I run code using nvcc command and it gave correct output but when I run the same code on the nsight eclipse it gave wrong output. Any one have any idea why is this behavior.


Finally I found there is problem in one of the array allocation.While the command line doesn't make any problem the nsight does.

Bill the Lizard
  • 398,270
  • 210
  • 566
  • 880
AhmadO
  • 9
  • 3
  • When in nsight eclipse, were you running the release or debug version of the project? Did you compare the build command line from within eclipse to that when you built directly with nvcc? (nsight eclipse also builds with nvcc) Are there any differences in the command line parameters you specified when running the executable? – Robert Crovella Jan 06 '13 at 06:17
  • I am using double precision in my code. When I use the nvcc command I use nvcc -arch=sm_20 C_ARK4d063.cu. How can I use -arch=sm_20 in the nsight eclipse? Thanks – AhmadO Jan 06 '13 at 06:52
  • I tried the release and the debug version but the answer the same and wrong. The wrong out put happened when I switch from using sheared memory in the code to registers.But it still running on the nvcc command but not on the nsight. Thanks – AhmadO Jan 06 '13 at 07:20
  • I found the following:(1)The code of sheared memory runs fine using both nsight and nvcc command.(2)If I changed the block size and the grid size then the output becomes wrong on the nsight and correct on the nvcc. (3)I tried different block size and grid size for my question above which is (code with registers), the code run fine on the nvcc but it is still wrong on the nsight what ever you change of these sizes. Do think the shared memory and register usage in the nsight different from that on the command? or any hint?Thanks – AhmadO Jan 06 '13 at 08:14
  • In the nsight project properties, you can specify the type of device you want to compile for. If you are using double precision on a CC2.0 device, be sure to select that type of device. It will then add the necessary switches to the compile command line. To access the project properties, use the project menu and then select properties. Then go to the build menu item and click the triangle to open it up, then click on the CUDA sub-menu item. Make sure to check 2.0 or greater (depending on your GPU) for "Generate PTX code" and "Generate GPU code". This may fix all your issues. – Robert Crovella Jan 06 '13 at 14:14
  • CC 2.0 devices also can handle larger block sizes (threads per block), so that switch may be affecting that behavior as well. My guess is you are also not doing proper [CUDA error checking](http://stackoverflow.com/questions/14038589/what-is-the-canonical-way-to-check-for-errors-using-the-cuda-runtime-api). – Robert Crovella Jan 06 '13 at 14:19
  • I already tried your suggestions but still doesn't work!! .I think the program has a problem in the synchronization.The problem that when I run the code on the nsight it behaves differently from the nvcc or in other words, may be the order of the execution in the nsight different from the nvcc so that I got wrong answer.I'll try to fix the problem and answer my question later. Thanks very much for your comment it was very useful to think in this way. – AhmadO Jan 07 '13 at 02:28

1 Answers1

1

Nsight EE builds the projects by generating make files based on the project settings and by invoking the OS make utility to build the project. It is using nvcc compiler found in the PATH but it relies on some newer options introduced in NVCC compiler 5.0 (that is a part of the same toolkit distribution).

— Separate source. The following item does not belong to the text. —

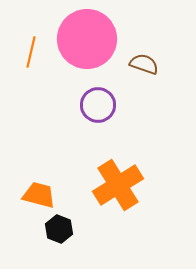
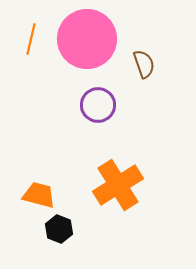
orange line: moved 13 px up
brown semicircle: rotated 52 degrees clockwise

Please do a clean rebuild in Nsight Eclipse - it will print out the command lines used to build your application. Then you can compare that command line with the one you use outside. Possible differences are:

  1. Nsight specifies debug flags and optimization flag when building in debug and release modes.
  2. By default, Nsight sets the new project to build for the hardware detected on your system. NVCC default is SM 1.0.
  3. Make sure the compiler used by Nsight and from the command line are one and the same. It is possible that you have different compilers (e.g. 4.x and 5.0) installed on your system that may generate a slightly different code.

In any case, it is likely your code has some bug that manifests itself under different compilation settings. I would recommend running CUDA memcheck on you program to ensure there is no hidden bugs.

Eugene
  • 9,242
  • 2
  • 30
  • 29